MMG2Skill: Can Agents Distill In-the-Wild Guides into Self-Evolving Skills?

arXiv – CS AI|Xinyu Che, Junqi Xiong, Yunfei Ge, Xinping Lei, Shihao Li, Hang Yan, Han Li, Yuanxing Zhang, Zhiqi Bai, Jinhua Hao, Ming Sun, Han Li, Jiaheng Liu|
🤖AI Summary

Researchers introduce MMG2Skill, a framework that converts unstructured web guides into executable skills for AI agents, with a new benchmark for evaluation. The system improves agent performance by 12.8-25.3 percentage points across multiple domains by structuring knowledge, conditioning vision-language models on refined skills, and iteratively improving them from agent trajectories.

Analysis

MMG2Skill addresses a fundamental challenge in AI agent development: converting human-oriented procedural knowledge into machine-executable instructions. The framework tackles the heterogeneity problem inherent in web-scraped guides—which contain multimodal content, inconsistent formatting, and human-specific assumptions—by creating an intermediate representation layer that bridges human instruction and agent capability. This closed-loop approach gains significance as organizations increasingly deploy autonomous agents for complex tasks requiring procedural reasoning.

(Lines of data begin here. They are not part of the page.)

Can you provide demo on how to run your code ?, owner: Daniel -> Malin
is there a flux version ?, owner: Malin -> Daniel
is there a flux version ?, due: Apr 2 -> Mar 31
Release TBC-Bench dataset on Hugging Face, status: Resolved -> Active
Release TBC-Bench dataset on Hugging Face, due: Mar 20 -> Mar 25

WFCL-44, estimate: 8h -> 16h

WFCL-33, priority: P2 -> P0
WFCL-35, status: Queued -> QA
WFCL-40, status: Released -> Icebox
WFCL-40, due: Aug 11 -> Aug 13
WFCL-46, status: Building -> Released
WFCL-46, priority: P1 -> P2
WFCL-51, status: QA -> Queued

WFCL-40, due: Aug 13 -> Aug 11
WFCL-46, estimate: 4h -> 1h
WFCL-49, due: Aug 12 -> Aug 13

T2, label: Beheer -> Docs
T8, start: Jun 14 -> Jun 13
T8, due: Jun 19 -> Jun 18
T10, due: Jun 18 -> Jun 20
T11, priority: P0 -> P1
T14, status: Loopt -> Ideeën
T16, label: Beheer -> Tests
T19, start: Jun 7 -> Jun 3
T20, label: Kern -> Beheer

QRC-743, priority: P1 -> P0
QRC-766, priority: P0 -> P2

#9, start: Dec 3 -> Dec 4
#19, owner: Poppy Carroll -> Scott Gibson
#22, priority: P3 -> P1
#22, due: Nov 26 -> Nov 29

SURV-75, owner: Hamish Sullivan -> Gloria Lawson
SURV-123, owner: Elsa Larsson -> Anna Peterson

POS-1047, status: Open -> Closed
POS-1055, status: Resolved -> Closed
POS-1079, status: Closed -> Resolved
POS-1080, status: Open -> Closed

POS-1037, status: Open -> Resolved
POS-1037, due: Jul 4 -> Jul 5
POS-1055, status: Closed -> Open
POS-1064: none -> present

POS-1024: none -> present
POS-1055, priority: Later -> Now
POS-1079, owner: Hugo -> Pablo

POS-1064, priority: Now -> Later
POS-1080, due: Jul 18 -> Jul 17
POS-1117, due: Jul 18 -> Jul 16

The research emerges from the broader trend of making large language and vision models more capable at long-horizon reasoning. While foundation models demonstrate impressive few-shot capabilities, their ability to leverage external knowledge sources remains limited. MMG2Skill's solution of compiling guides into editable skills and continuously refining them represents a practical engineering advancement that reduces the gap between model capacity and task performance.

The benchmark contribution provides the field with a standardized evaluation framework for guide-to-skill conversion, enabling reproducible progress measurement. The consistent 12.8-25.3 percentage point improvements across six different vision-language model backbones suggest the approach generalizes beyond specific architectures. The trajectory-driven revision mechanism, which learns from agent execution without relying on benchmark scores, offers a path toward self-improving systems that adapt to real-world deployment contexts.

Future developments should focus on scaling this framework to more complex domains and understanding failure modes in skill revision. The early-stopping mechanism preventing late-stage regressions indicates the need for better success detection in open-ended tasks. Integration with more sophisticated skill representations and multi-agent coordination scenarios represents promising research directions.

Key Takeaways
  • MMG2Skill converts unstructured web guides into executable agent skills through structured compilation and iterative refinement from trajectories.
  • The framework achieves 12.8-25.3 percentage point performance improvements across six vision-language model backbones in GUI control, gameplay, and strategy domains.
  • New MMG2Skill-Bench benchmark provides standardized evaluation for guide-to-skill learning, enabling reproducible progress measurement.
  • Trajectory-driven skill revision without benchmark scores demonstrates potential for self-improving agents in deployment contexts.
  • Early-stopping mechanism saves 25-53% of task attempts by preventing performance regressions when success signals are properly calibrated.